With over eight years at Wynn and a career spanning more than two decades in the gambling industry, Billings recognizes the fixation on the total addressable market (TAM) and tax revenues in the iGaming debate as short-sighted. Despite online casinos being heralded as the next major growth avenue for the gaming industry, it’s crucial to note that digital gambling is only legalized in a select few states—Connecticut, Delaware, Michigan, New Jersey, Pennsylvania, Rhode Island, and West Virginia.
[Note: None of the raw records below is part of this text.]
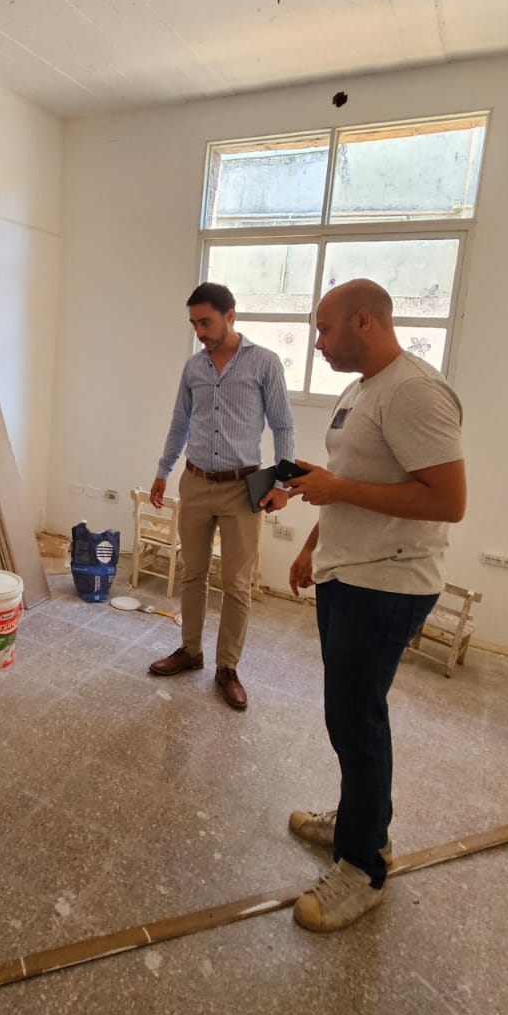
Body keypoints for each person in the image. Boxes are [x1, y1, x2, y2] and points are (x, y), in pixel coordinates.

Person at [283, 279, 466, 931]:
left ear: (364, 321)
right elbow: (346, 482)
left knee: (357, 721)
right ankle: (360, 820)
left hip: (388, 584)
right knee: (348, 716)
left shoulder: (414, 391)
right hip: (346, 572)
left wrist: (337, 490)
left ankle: (363, 867)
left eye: (325, 329)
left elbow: (448, 502)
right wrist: (312, 545)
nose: (318, 342)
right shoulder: (360, 390)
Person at [149, 282, 296, 710]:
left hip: (242, 487)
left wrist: (283, 484)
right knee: (193, 573)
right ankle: (190, 651)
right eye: (194, 323)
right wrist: (162, 472)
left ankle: (227, 667)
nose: (199, 332)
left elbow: (283, 426)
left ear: (230, 316)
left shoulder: (263, 362)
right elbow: (179, 423)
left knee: (235, 583)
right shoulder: (193, 367)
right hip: (195, 482)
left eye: (206, 322)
In stark contrast, Billings points out that the United States is home to around 1,000 commercial and tribal casinos. Yet, only 10% to 15% of these have developed an omnichannel strategy that spans both physical and online gambling platforms, as well as sports betting. “The properties poised to truly rival online gaming specialists are those under the large national gaming operators,” Billings mused. “As for the rest, market share will inevitably shift, creating clear winners and losers within the land-based gaming sector.”

Touching on labor concerns, Billings sheds light on another dimension of the iGaming debate. While critics may overlook this aspect, land-based casinos are significant employment generators relative to their online counterparts. Billings furnishes the comparison that while a substantial online gaming company might employ one or two people per million dollars in sales, a physical casino could provide jobs for as many as five individuals against the same revenue benchmark.

Billings soberly forecasts that gaming-related unions—particularly in states with a strong Democratic leaning—will proactively defend their interests against the rising tide of online casinos. After all, the reactions of these unions are driven by the imperative to safeguard jobs, rather than analytical reports on market cannibalization. And in many cases, the voices of unions are hearkened to by legislators who value their vote-rich memberships.

With several states potentially weighing the future of iGaming legislation, including heavily Democratic-leaning Illinois and New York, the dialogue on the balance between online and land-based gaming seems poised to continue.